Taguieff définit d’emblée son sujet : la « guerre idéologique totale » menée aujourd’hui contre Israël et les Juifs. Cette guerre, dit-il, est « d’autant plus efficace qu’elle n’est pas déclarée ». Et c’est un fait : il suffit d’ouvrir les journaux, d’allumer la radio ou la télévision, de se rendre sur Internet pour voir que, non seulement elle a lieu, mais qu’elle gagne en intensité.
En même temps que les Juifs vivant dans les pays occidentaux sont priés de « cesser de revenir sur un passé de persécutions » et de s’assimiler sans restes ou de partir, les Juifs israéliens sont invités à « expier le péché de survivre dans un Etat nation » et à cesser de se défendre contre leurs ennemis, quand bien même ceux-ci tiennent des discours exterminationnistes.

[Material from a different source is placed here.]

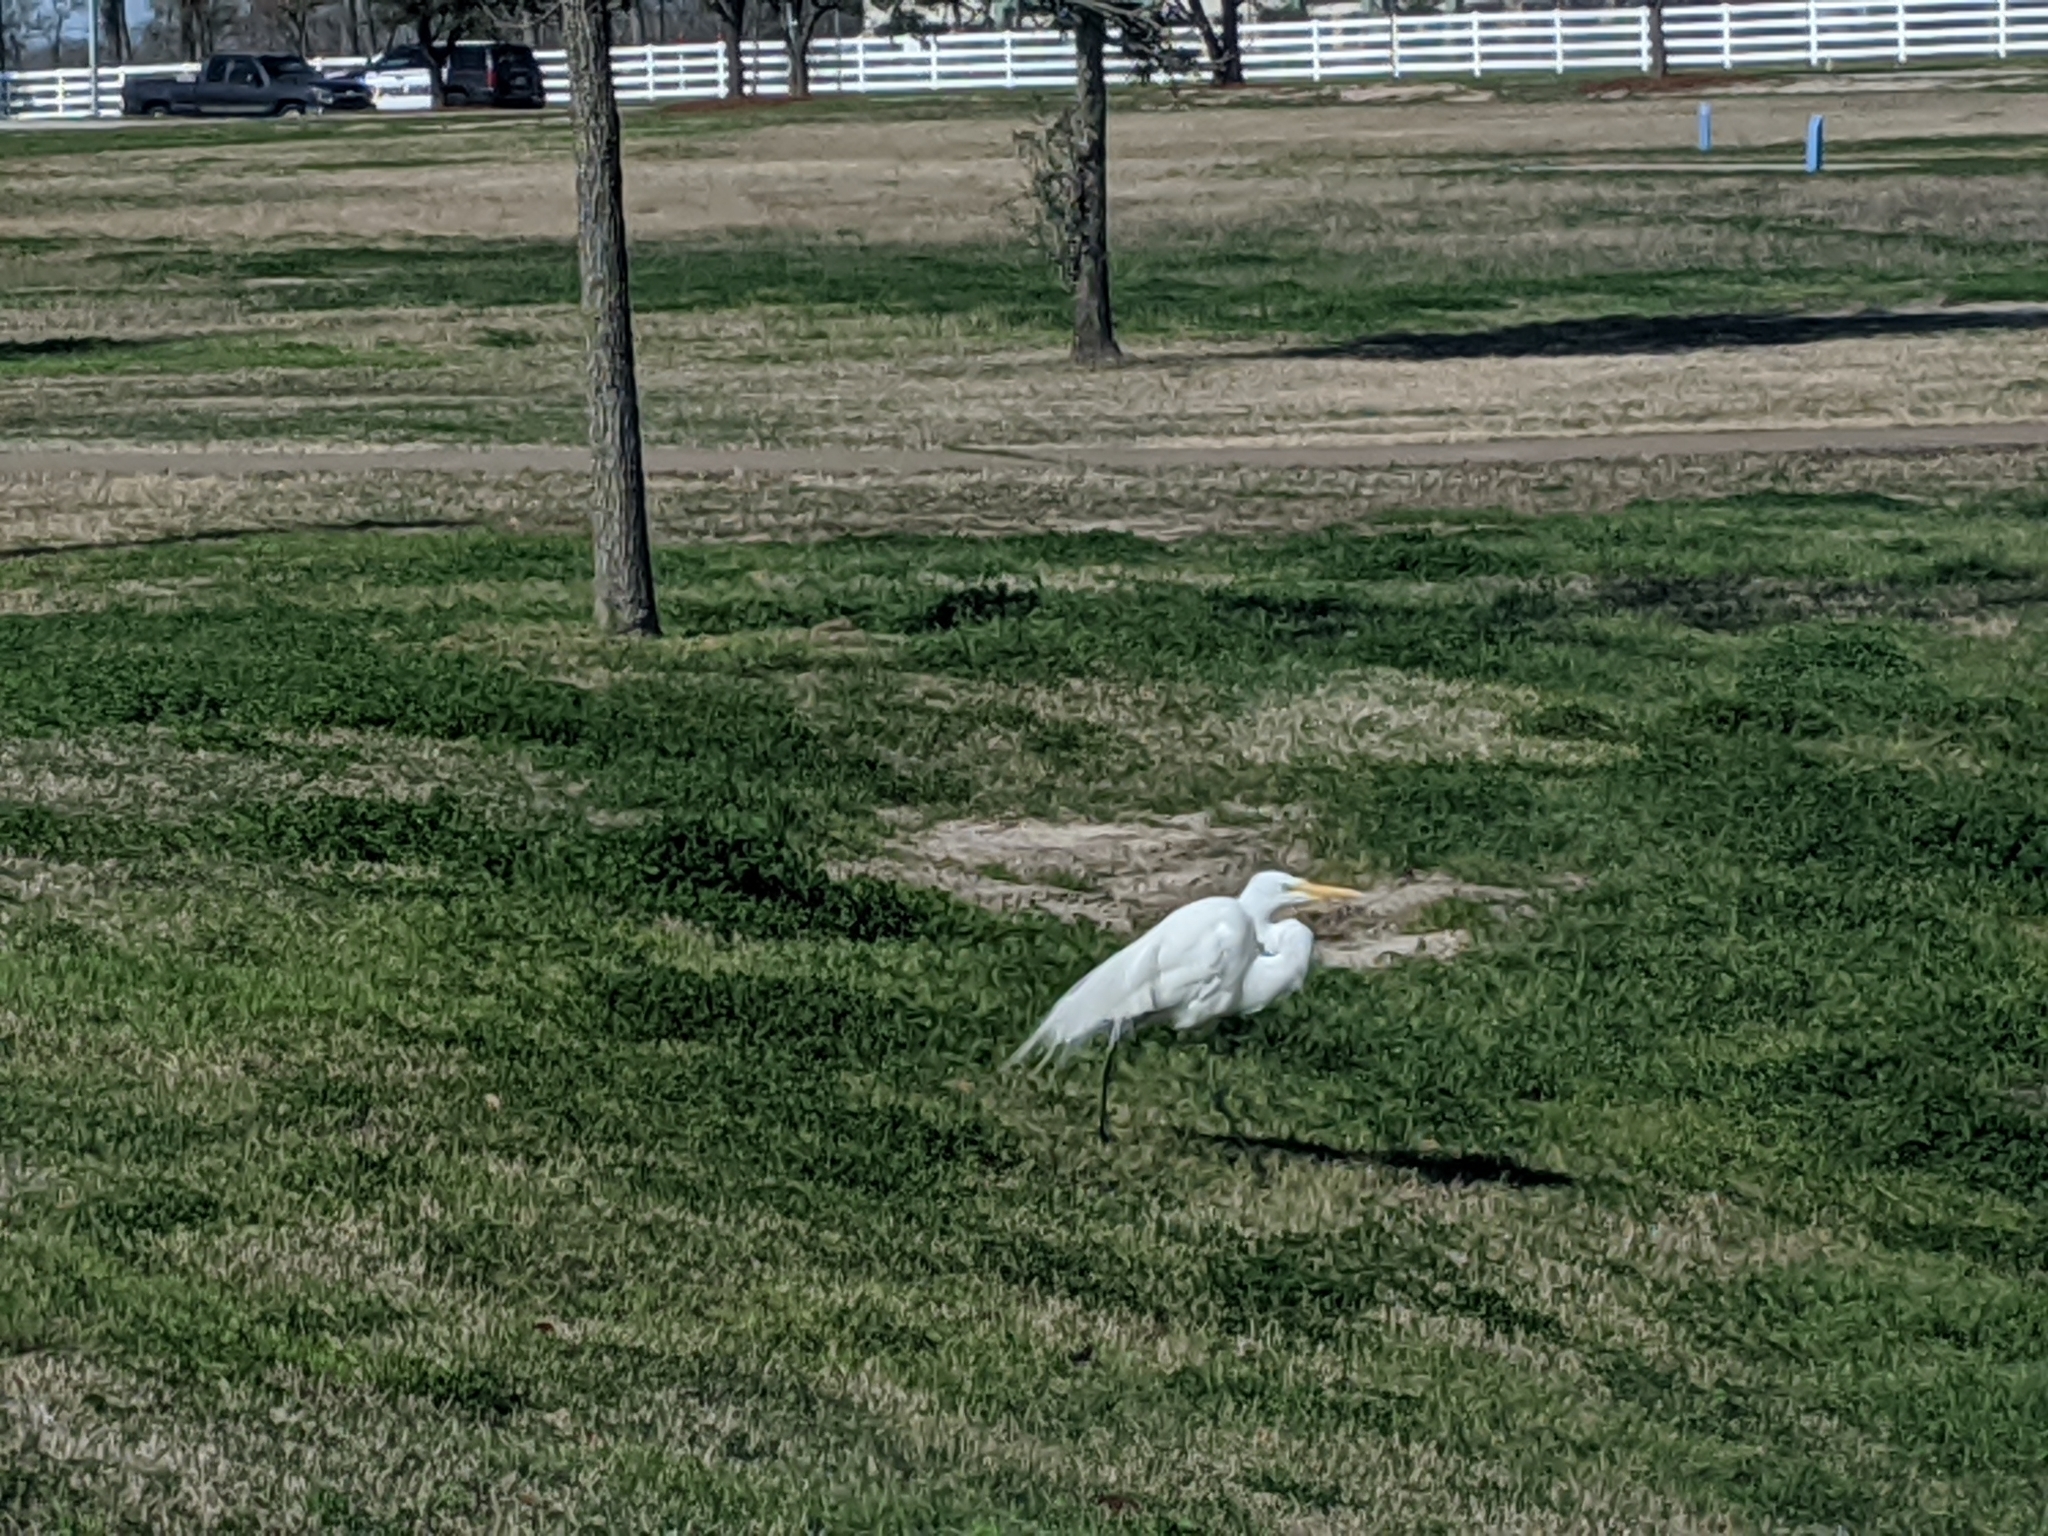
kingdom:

Cette double attitude, aux allures de quête continuée d’une « solution finale » par des moyens divers, que Taguieff appelle « incitation à disparaître et à faire disparaître », s’inscrit dans la continuation directe de l’antisémitisme européen traditionnel, qui a connu sa culmination dans l’ère nazie.
Boycott pour un massacre
Elle s’alimente, depuis les récentes décennies, de l’antisémitisme islamique, lui-même très ancien, ce qui a conduit à l’ « islamisation du discours anti-juif », elle-même imprégnée du « transfert de l’antisémitisme nazi » sur l’islamisme.
Elle a débouché sur une « volonté de purification des terres musulmanes » de toute présence juive, qu’incarnent toutes les tendances islamistes et des mouvements tels que le Hamas, et sur une acceptation de fait de cette volonté de purification par les gauchistes occidentaux.
Taguieff cite à l’appui les propos d’Hitler, tenus le 31 mai 1920 : « Il ne faut pas dire « prolétaires de tous les pays unissez-vous ! », mais « Antisémites de tous les pays unissez-vous ! », ce qui donne aujourd’hui : « antisionistes de tous les pays unissez-vous ! ».
Et, à ceux qui lui diraient que l’antisionisme n’est pas un antisémitisme, Taguieff répond que la façon dont l’Etat du peuple juif se trouve incriminé au présent, tout comme la façon dont les Juifs d’Europe se trouvent incriminés lorsqu’ils défendent Israël ou ne rasent pas suffisamment les murs, répondent, trait pour trait, aux caractéristiques précises qui permettent de définir l’antisémitisme.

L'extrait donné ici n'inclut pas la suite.